As you drive, you take your eyes off the car ahead to view other parts of the traffic scene. While you do so you presumably keep track of the car ahead in memory. If you remember the lead car as being farther away than it really is, you may follow it too closely and cause a rear end collision. My research shows that observers’ memories for moving three-dimensional scenes are distorted in systematic ways. These results extended prior studies of visual memory which were limited to static displays. The implication is that there is a common mechanism that underlies memory for static and moving scenes. Furthermore, my results show that optic flow information due to (simulated) self motion does not eliminate memory distortions obtained with static scenes. This research has important implications for models of scene memory and for transportation safety.

 

Visual Illusions.

Some theories have argued that visual illusions occur only with static, impoverished laboratory displays. My research shows that illusions can occur with three-dimensional objects and moving observers and can even affect judgments about collisions. Therefore, illusions can have adverse consequences for human safety and it becomes important to predict the occurrence of illusions. This requires theory. I developed a method to evaluate how well several different theories predict the Mueller-Lyer illusion (Shown in figure below; line “a” is equal in length to line “b”, but “a” appears longer). Unlike prior studies which evaluated directional predictions, I evaluated quantitative predictions, which are more critical to evaluations of theory (Meehl, 1967). My results demonstrated difficulties for perspective and centroid theories of the illusion.

 

Patient Wait Time and Patient Satisfaction.

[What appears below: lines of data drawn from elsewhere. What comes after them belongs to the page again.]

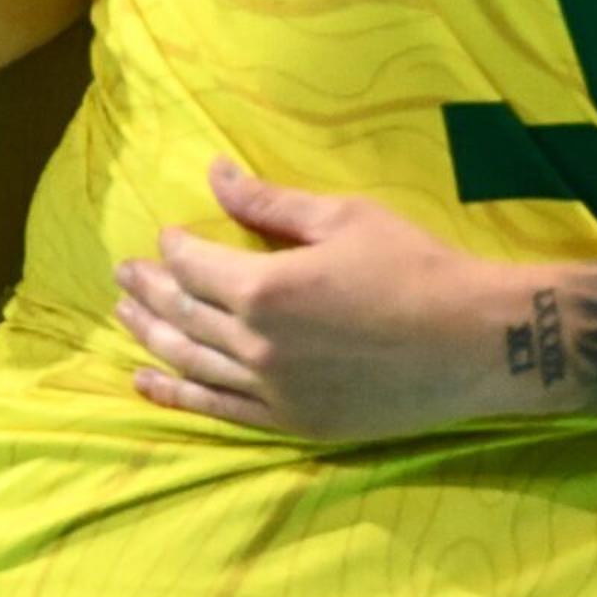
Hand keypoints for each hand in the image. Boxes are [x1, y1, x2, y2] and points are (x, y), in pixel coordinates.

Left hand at [114, 157, 521, 438]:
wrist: (476, 343)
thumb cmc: (413, 267)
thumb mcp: (341, 218)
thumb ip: (268, 203)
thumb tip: (213, 172)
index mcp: (264, 289)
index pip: (193, 265)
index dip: (173, 246)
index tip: (166, 233)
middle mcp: (256, 347)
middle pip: (181, 316)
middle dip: (146, 290)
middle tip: (121, 273)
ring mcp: (273, 393)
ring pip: (191, 365)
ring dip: (150, 338)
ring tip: (123, 316)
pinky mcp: (293, 424)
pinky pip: (218, 412)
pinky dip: (177, 395)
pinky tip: (148, 382)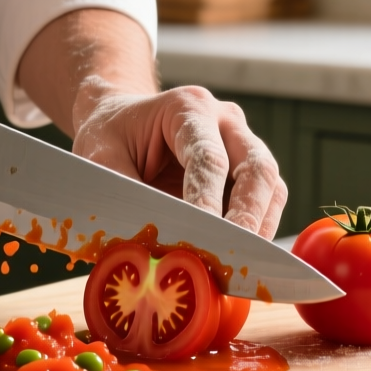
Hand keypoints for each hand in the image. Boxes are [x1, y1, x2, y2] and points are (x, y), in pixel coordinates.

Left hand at [71, 84, 287, 236]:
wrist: (121, 118)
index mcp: (189, 107)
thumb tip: (150, 243)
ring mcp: (242, 144)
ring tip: (241, 263)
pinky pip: (267, 200)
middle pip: (257, 168)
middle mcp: (225, 121)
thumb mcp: (100, 156)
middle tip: (235, 256)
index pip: (210, 159)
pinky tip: (238, 255)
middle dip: (249, 217)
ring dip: (261, 227)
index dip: (209, 203)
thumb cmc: (111, 134)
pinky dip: (258, 230)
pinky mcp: (247, 170)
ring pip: (271, 186)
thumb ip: (125, 195)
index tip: (204, 240)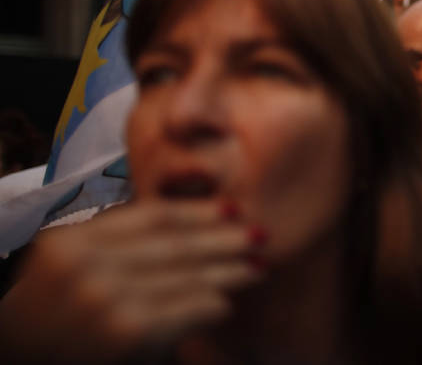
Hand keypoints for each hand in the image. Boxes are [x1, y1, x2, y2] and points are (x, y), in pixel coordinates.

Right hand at [0, 201, 262, 362]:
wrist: (17, 363)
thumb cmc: (46, 327)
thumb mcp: (66, 273)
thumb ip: (113, 248)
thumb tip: (189, 229)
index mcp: (70, 242)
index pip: (150, 217)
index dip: (198, 211)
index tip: (231, 208)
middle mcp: (86, 265)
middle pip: (174, 244)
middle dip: (224, 239)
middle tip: (260, 234)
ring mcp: (105, 298)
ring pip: (186, 275)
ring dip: (229, 271)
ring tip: (257, 268)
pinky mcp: (126, 331)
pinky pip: (184, 309)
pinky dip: (210, 304)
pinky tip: (225, 304)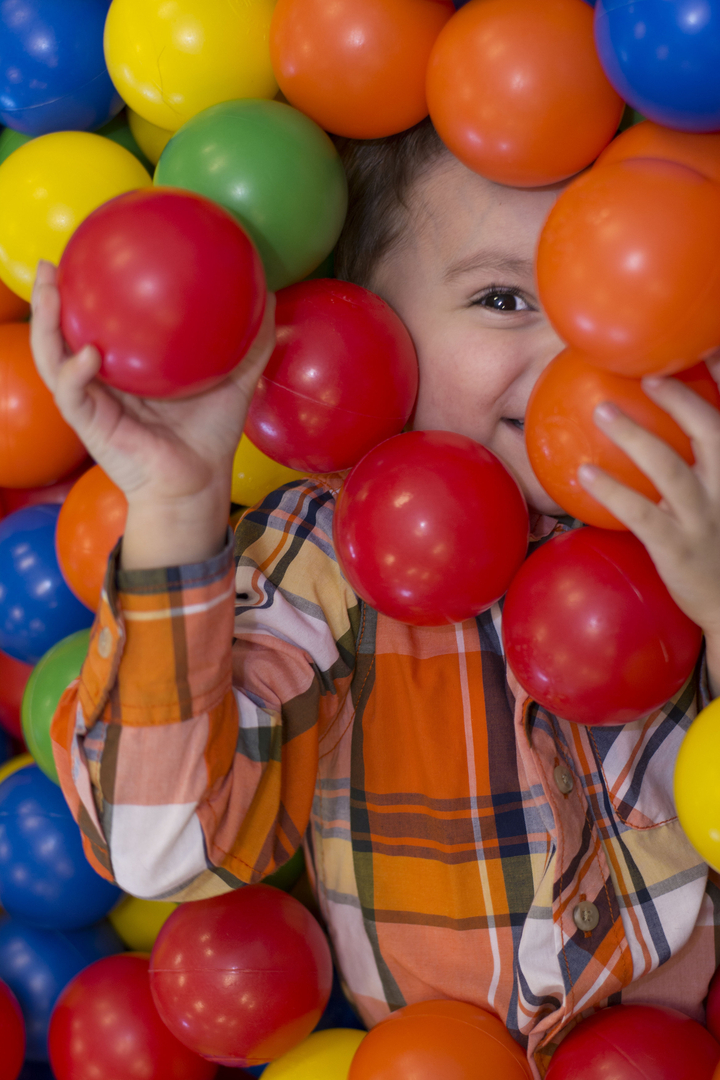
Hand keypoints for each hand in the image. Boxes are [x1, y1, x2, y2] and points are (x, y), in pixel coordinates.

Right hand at [31, 260, 276, 568]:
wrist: (199, 481)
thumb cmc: (209, 434)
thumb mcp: (234, 381)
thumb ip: (249, 344)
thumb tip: (269, 296)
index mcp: (125, 366)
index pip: (95, 321)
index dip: (84, 290)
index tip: (83, 252)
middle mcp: (100, 379)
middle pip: (62, 333)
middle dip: (47, 298)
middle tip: (48, 264)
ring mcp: (91, 401)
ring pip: (52, 357)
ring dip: (44, 323)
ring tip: (49, 290)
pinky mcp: (92, 425)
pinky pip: (73, 394)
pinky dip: (75, 373)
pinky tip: (88, 354)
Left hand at [577, 373, 719, 695]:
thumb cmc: (718, 547)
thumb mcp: (719, 502)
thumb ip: (700, 469)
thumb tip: (658, 439)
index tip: (706, 349)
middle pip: (712, 432)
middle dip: (681, 399)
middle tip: (645, 376)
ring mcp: (706, 519)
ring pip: (671, 469)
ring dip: (635, 438)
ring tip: (601, 413)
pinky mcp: (678, 548)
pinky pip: (641, 513)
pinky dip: (613, 491)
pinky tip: (585, 473)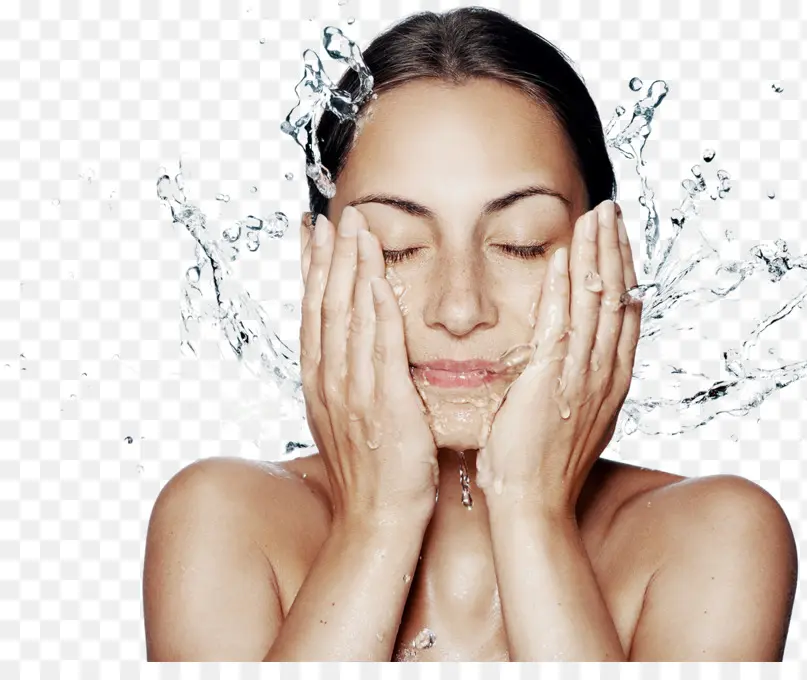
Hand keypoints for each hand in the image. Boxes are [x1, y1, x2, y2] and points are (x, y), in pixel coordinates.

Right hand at [300, 207, 438, 524]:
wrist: (376, 520)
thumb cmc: (370, 473)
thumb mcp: (347, 420)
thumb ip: (347, 381)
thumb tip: (351, 351)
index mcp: (319, 382)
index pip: (312, 313)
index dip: (311, 270)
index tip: (312, 235)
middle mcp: (328, 380)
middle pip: (325, 306)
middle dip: (329, 257)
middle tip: (333, 217)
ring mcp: (353, 390)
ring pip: (348, 316)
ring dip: (351, 268)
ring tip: (355, 228)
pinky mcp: (384, 401)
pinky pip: (380, 343)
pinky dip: (378, 306)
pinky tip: (379, 276)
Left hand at [475, 200, 640, 514]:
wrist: (533, 505)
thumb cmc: (543, 466)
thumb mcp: (574, 418)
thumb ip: (582, 383)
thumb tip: (581, 356)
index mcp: (610, 381)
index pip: (624, 313)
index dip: (624, 270)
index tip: (619, 239)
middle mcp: (604, 373)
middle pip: (617, 298)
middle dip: (615, 249)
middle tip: (611, 211)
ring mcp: (581, 376)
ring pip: (597, 303)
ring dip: (596, 255)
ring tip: (595, 216)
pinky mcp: (551, 380)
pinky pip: (561, 324)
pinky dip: (565, 287)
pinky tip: (566, 256)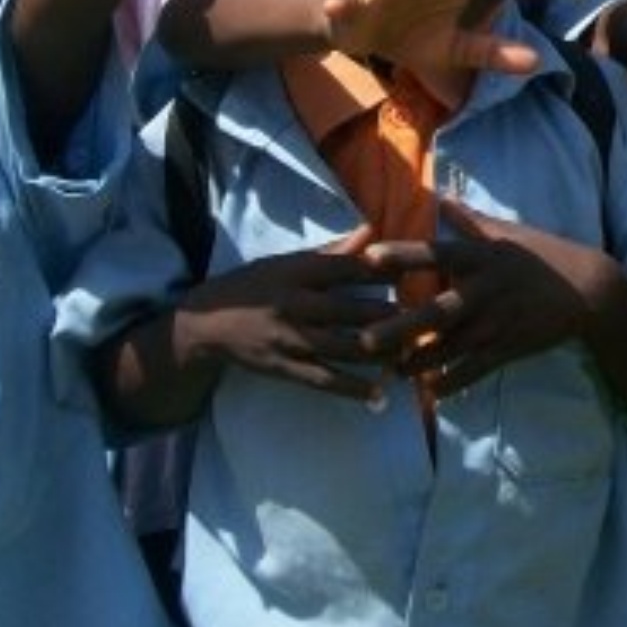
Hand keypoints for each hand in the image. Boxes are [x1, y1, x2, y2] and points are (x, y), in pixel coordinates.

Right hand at [180, 231, 399, 403]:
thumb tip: (371, 230)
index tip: (409, 272)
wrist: (206, 324)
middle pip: (349, 312)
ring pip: (342, 349)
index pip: (344, 269)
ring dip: (379, 353)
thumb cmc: (254, 285)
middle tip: (421, 318)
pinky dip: (354, 390)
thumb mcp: (286, 261)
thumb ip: (331, 251)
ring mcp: (289, 340)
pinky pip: (324, 381)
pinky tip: (381, 397)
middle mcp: (294, 305)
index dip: (379, 272)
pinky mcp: (285, 369)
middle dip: (387, 316)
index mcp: (295, 273)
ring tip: (408, 353)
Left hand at [361, 199, 608, 396]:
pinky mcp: (508, 348)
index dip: (403, 255)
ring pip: (449, 349)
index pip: (435, 254)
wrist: (586, 290)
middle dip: (400, 329)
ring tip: (389, 371)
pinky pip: (474, 370)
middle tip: (365, 341)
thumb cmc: (541, 254)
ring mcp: (497, 323)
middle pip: (435, 313)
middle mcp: (484, 290)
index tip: (369, 257)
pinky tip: (429, 391)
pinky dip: (452, 382)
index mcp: (480, 256)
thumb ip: (468, 219)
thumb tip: (439, 196)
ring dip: (417, 363)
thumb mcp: (506, 232)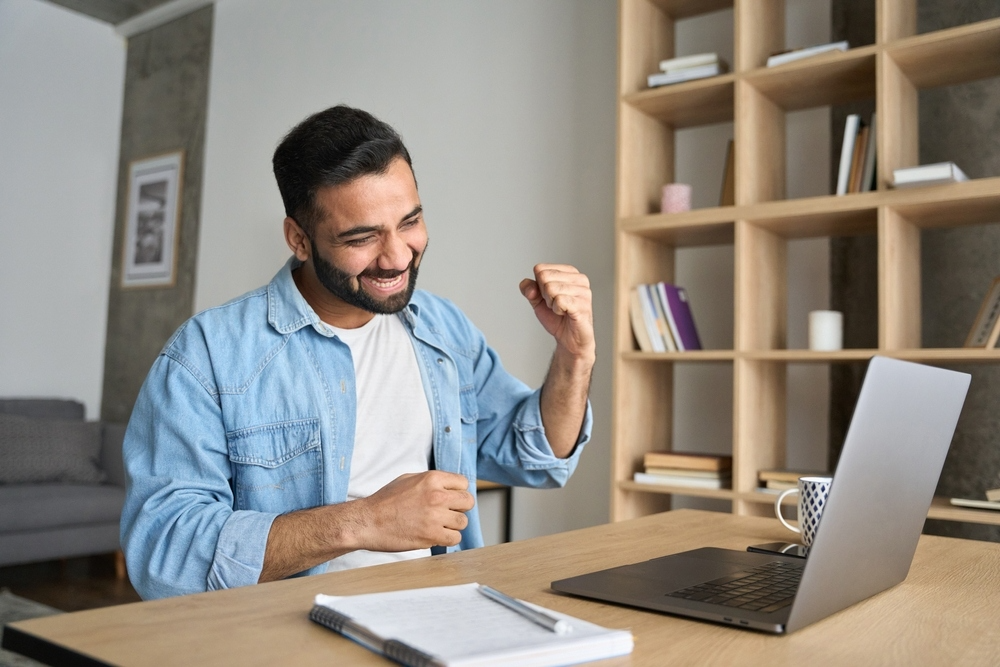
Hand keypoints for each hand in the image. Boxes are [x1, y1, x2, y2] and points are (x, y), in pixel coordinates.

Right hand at [356, 471, 474, 550]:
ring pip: (463, 522)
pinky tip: (435, 535)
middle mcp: (437, 495)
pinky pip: (455, 538)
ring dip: (453, 525)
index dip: (457, 492)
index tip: (450, 499)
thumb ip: (431, 481)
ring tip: (438, 525)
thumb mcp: (409, 479)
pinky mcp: (432, 535)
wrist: (367, 521)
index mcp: (432, 478)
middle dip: (459, 508)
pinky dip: (448, 539)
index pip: (463, 483)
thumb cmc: (384, 501)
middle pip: (468, 501)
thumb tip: (449, 485)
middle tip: (447, 513)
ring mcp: (435, 516)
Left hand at [519, 264, 594, 361]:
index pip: (540, 269)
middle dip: (545, 295)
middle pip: (544, 277)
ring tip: (561, 310)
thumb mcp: (537, 300)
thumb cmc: (557, 318)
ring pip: (551, 288)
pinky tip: (565, 313)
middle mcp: (579, 279)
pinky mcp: (583, 304)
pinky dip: (557, 310)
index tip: (549, 296)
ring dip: (551, 304)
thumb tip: (529, 287)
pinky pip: (559, 300)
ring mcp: (583, 291)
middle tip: (556, 305)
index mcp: (569, 272)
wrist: (569, 339)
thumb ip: (528, 289)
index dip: (538, 286)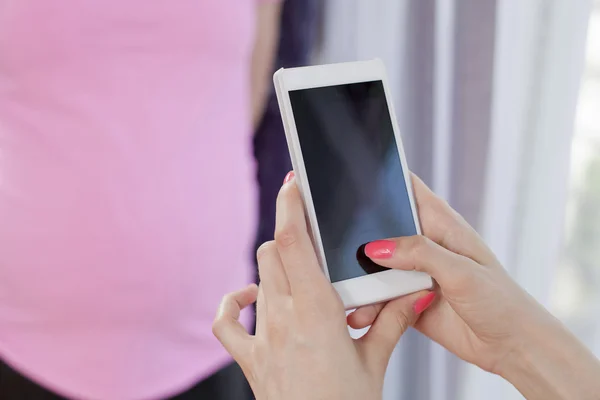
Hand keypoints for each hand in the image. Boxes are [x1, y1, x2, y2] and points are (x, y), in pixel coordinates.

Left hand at [213, 173, 433, 399]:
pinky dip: (235, 301)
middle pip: (272, 251)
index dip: (290, 204)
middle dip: (288, 230)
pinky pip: (227, 321)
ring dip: (275, 264)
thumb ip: (394, 319)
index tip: (294, 181)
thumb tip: (417, 289)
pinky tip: (253, 296)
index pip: (292, 241)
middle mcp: (283, 317)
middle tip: (309, 226)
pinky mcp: (250, 357)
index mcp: (317, 311)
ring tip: (300, 269)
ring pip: (258, 277)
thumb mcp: (376, 361)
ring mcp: (262, 337)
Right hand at [348, 175, 556, 375]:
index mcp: (441, 225)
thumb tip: (377, 247)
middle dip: (359, 234)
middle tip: (334, 243)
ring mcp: (414, 273)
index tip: (355, 178)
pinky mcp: (407, 300)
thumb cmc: (501, 302)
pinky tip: (359, 313)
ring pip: (375, 266)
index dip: (384, 178)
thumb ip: (420, 254)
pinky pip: (379, 298)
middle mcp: (424, 245)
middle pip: (382, 228)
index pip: (408, 189)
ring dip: (359, 276)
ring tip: (343, 289)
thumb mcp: (461, 272)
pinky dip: (367, 305)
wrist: (511, 347)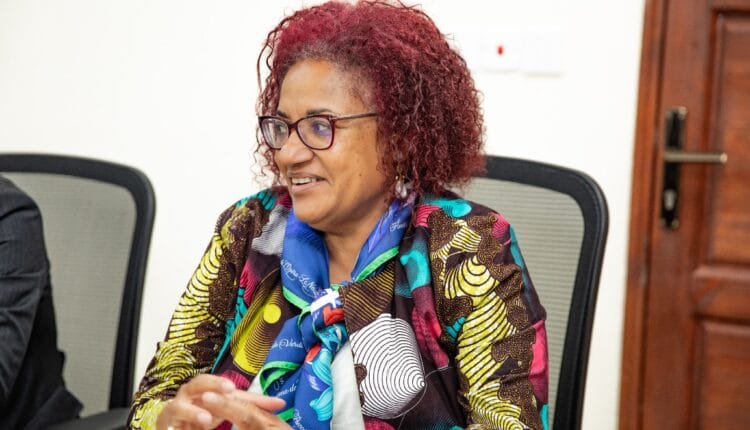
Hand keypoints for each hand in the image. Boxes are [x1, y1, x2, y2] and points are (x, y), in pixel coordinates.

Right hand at [155, 374, 287, 429]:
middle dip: (210, 386)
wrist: (176, 425)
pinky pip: (168, 425)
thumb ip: (252, 405)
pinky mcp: (166, 423)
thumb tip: (280, 403)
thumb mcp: (228, 407)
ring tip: (206, 419)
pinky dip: (172, 428)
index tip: (233, 389)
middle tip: (225, 392)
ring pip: (180, 406)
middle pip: (197, 383)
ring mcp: (176, 408)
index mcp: (205, 387)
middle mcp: (189, 394)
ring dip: (192, 412)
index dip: (224, 384)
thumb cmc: (204, 411)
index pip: (217, 382)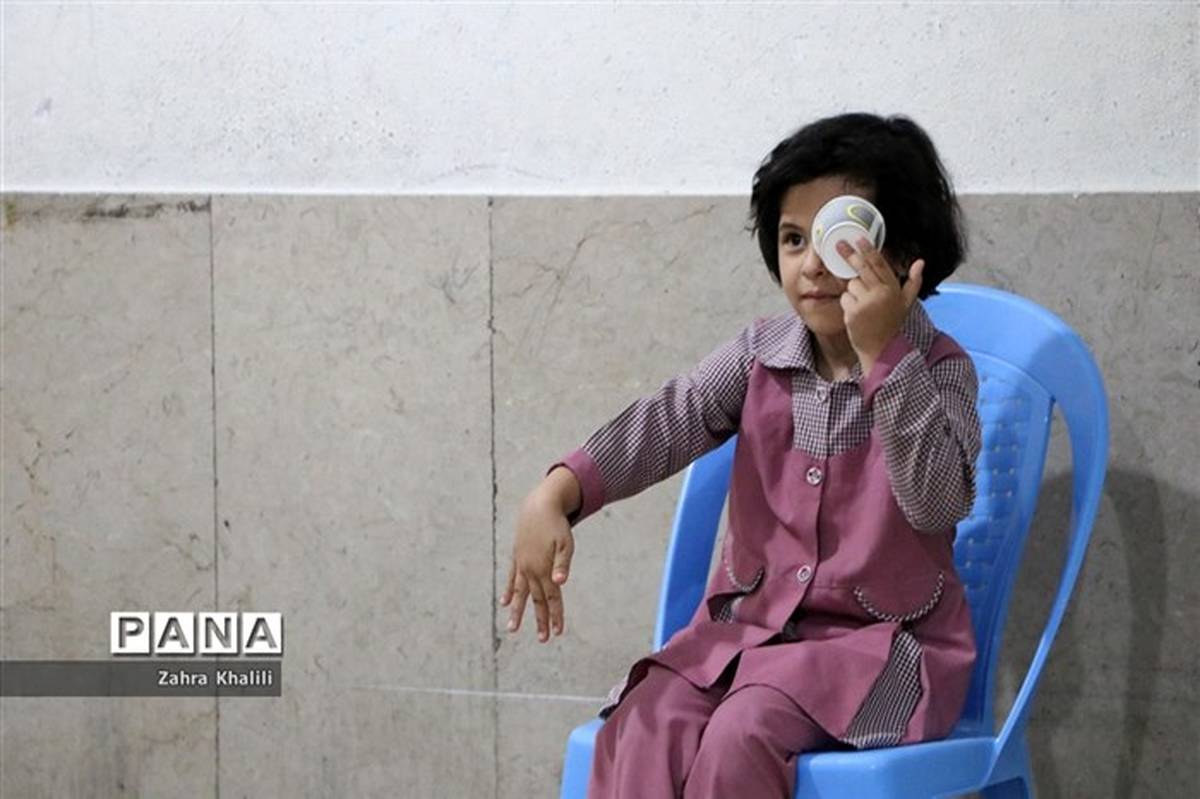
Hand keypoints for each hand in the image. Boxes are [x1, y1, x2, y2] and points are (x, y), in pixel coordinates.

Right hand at [500, 492, 575, 641]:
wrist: (539, 506)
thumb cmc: (557, 525)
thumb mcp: (565, 543)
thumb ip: (562, 564)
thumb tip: (560, 583)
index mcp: (544, 568)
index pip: (552, 597)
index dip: (555, 615)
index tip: (558, 632)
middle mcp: (531, 570)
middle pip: (537, 599)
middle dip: (540, 620)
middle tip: (543, 639)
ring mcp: (522, 564)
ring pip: (519, 593)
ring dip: (517, 611)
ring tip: (512, 628)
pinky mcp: (517, 557)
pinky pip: (511, 578)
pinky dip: (508, 591)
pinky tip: (504, 603)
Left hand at [837, 236, 924, 372]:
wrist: (881, 348)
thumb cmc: (891, 324)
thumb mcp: (906, 303)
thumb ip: (913, 282)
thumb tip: (920, 261)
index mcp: (893, 289)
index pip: (880, 265)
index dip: (869, 251)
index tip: (860, 239)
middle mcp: (881, 294)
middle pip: (862, 268)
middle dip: (851, 255)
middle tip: (840, 244)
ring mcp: (866, 302)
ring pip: (851, 285)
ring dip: (853, 292)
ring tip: (863, 306)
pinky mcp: (853, 312)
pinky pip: (844, 298)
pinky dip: (847, 304)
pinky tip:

Satisfaction with healthcare has a direct impact on a patient’s compliance with medical treatment and willingness to attend follow-up visits with healthcare providers. At the request of a local cancer treatment center, we conducted a study on how long it took patients to complete their visit at the center, and how satisfied they were with their wait time. Unlike other studies of patient wait times which asked patients how long they waited, we measured each individual patient’s wait time with a stop watch. In addition, we measured wait times for each component of the visit (reception desk, triage, clinic exam room, etc). Our results replicated prior studies which showed that longer wait times were associated with lower ratings of satisfaction with wait times. New in our study was that longer wait times were also associated with satisfaction with other aspects of the visit. Most important, the longer that patients waited for the doctor in the clinic examination room, the less satisfied they were with the time they spent with the doctor. The implication is that as doctors are pressured to spend less and less time with their patients, they should minimize the time that patients have to wait to see them.

 

Performance in Nursing.

In collaboration with the Transdisciplinary Research in Patient Safety Team (TRIPS), a joint effort of TTU and TTUHSC, I have developed a line of research on performance in nursing. The Institute of Medicine has identified the work environment of nursing as critical in the delivery of safe patient care. Nurses spend the most time with patients compared with all other health care providers. Their performance has a direct impact on the quality of health care that patients receive and thus patient outcomes. The nurse’s critical task is patient surveillance—monitoring changes in the patient’s status to prevent declines in health. However, due to the design of the work environment, nurses spend only about 25% of their time in direct contact with patients. In addition, they engage in multiple tasks at once, shift their attention from one patient to another frequently, and rely heavily on prospective and procedural memory. In short, they have heavy cognitive loads. Yet, they are frequently interrupted which degrades cognitive performance. There is a pressing need to redesign the work environment of nurses to increase efficiency so that they can spend more time with patients. Our research team hopes to contribute to improve the work environment of nurses so that patient safety can be enhanced.